Kemudian agak ada kekacauan dengan pemikiran ibu tadi antara jenis kelamin dan
gender. Kalau jenis kelamin memang kita lahir dengan jenis kelamin perempuan, vagina,
atau kita lahir dengan penis, atau ada juga yang kedua-duanya. Tetapi yang kita bahas di
sini gender. Kalau jenis kelamin itu memang nature penjelasannya, tapi kalau gender
penjelasannya nurture. Jadi kita memnag terlahir laki-laki lalu sebagai laki-laki kita
berperan di masyarakat harus beranikah, harus naik pohonkah itu gender, konstruksi
sosial. Bukan konstruksi Tuhan lagi. Nah, ini yang kita bicarakan konstruksi sdsial, jadi
salah kalau dikatakan kita di sini berantem soal mengunggulkan jenis kelamin, bukan.

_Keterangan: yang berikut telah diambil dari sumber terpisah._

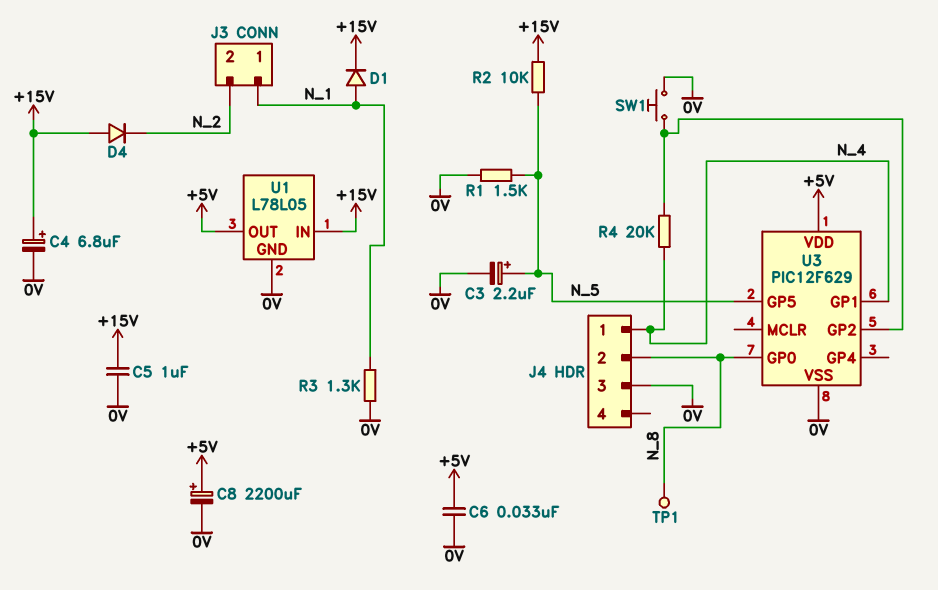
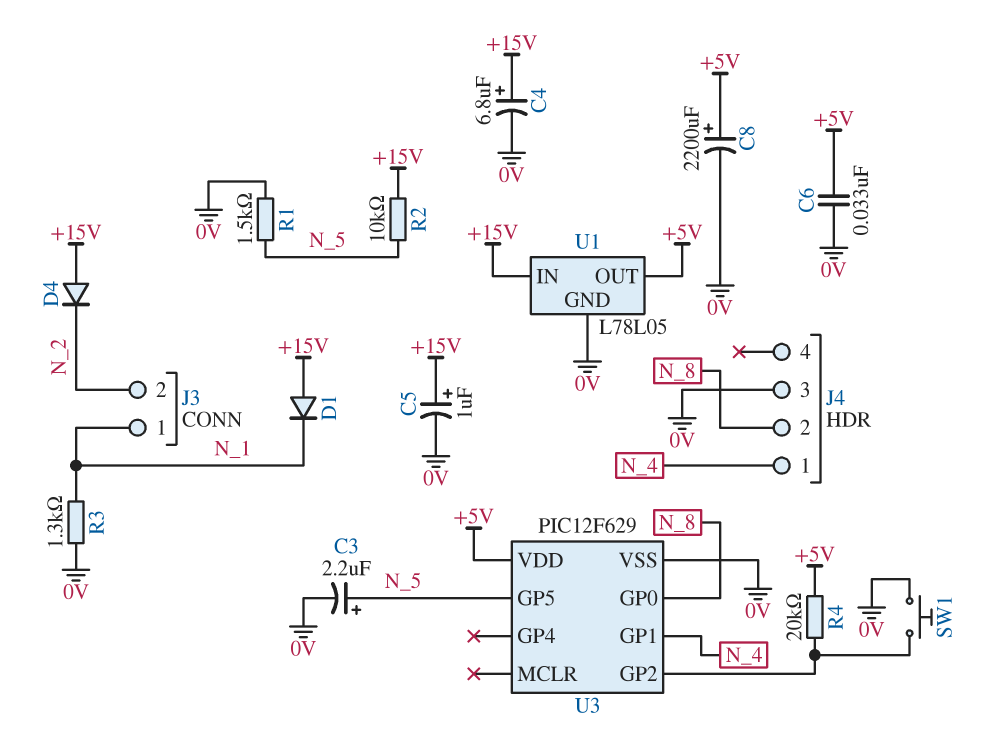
C5: 1uF (+15V, 0V) -> 1uF (plus +15V, minus 0V)
D1: diode (A N_1, K +15V) -> diode (A +15V, K N_1)
R4: 20k (N_4, U3/GP2) -> 20k (+5V, U3/GP2)
TP1: test point (N_8) -> none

Kita di sini berantem soal bagimana menegakkan keadilan, soal how to make a better
word untuk laki-laki dan perempuan yang berkeadilan. Kita berantem soal how to-nya,
bukan soal what I am, nggak ada gunanya. Saya sendiri juga nggak tahu what am I? Tadi
kalau Rizal yakin kalau dia laki-laki, saya sih nggak tahu apakah saya perempuan atau
nggak.
Nah, how to tidak bisa kita kembalikan pada pemikiran yang dikotomi perempuan, ada
laki-laki, harus berperan sebagai manly, harus berperan sebagai lady lake, tetapi cara
berpikir dikotomik ini sebetulnya awal atau justru yang menimbulkan diskriminasi. Kalau
kita bicara soal gender jelas kita bicara soal diskriminasi terhadap perempuan. Tetapi
bahayanya berpikir dikotomik ini bukan masalah diskriminasi terhadap gender saja tetapi
diskriminasi terhadap ras minoritas, etnis minoritas, bisa menjalar kepada agama
minoritas. Nah, cara berpikir yang dikotomik ini yang selalu meng-other-kan, melainkan
jkenis kelamin lain, atau melainkan etnis lain atau agma lain ini yang sangat berbahaya.
Dan apa yang kita hendak lakukan? Bagaimana kita memunculkan suara-suara other ini,
kita sebenarnya dalam project humanity di sini bukan dalam project mengunggulkan
manliness atau lady lake, kita dalam projek yang lebih besar yaitu project humanity.
Bagaimana kita melindungi other, bagaimana kita selalu membuat the better world ini.
Jadi saya kira mungkin manliness berguna kalau kita mau berkutat pada pertanyan diri
sendiri, ego kita, mungkin akan banyak jawabannya. Tapi apakah ada kontriobusi
sosialnya, apakah ada perubahan sosialnya, apakah ini bisa membuat kita lebih
komunikatif, itu pertanyaan-pertanyaan yang lebih penting.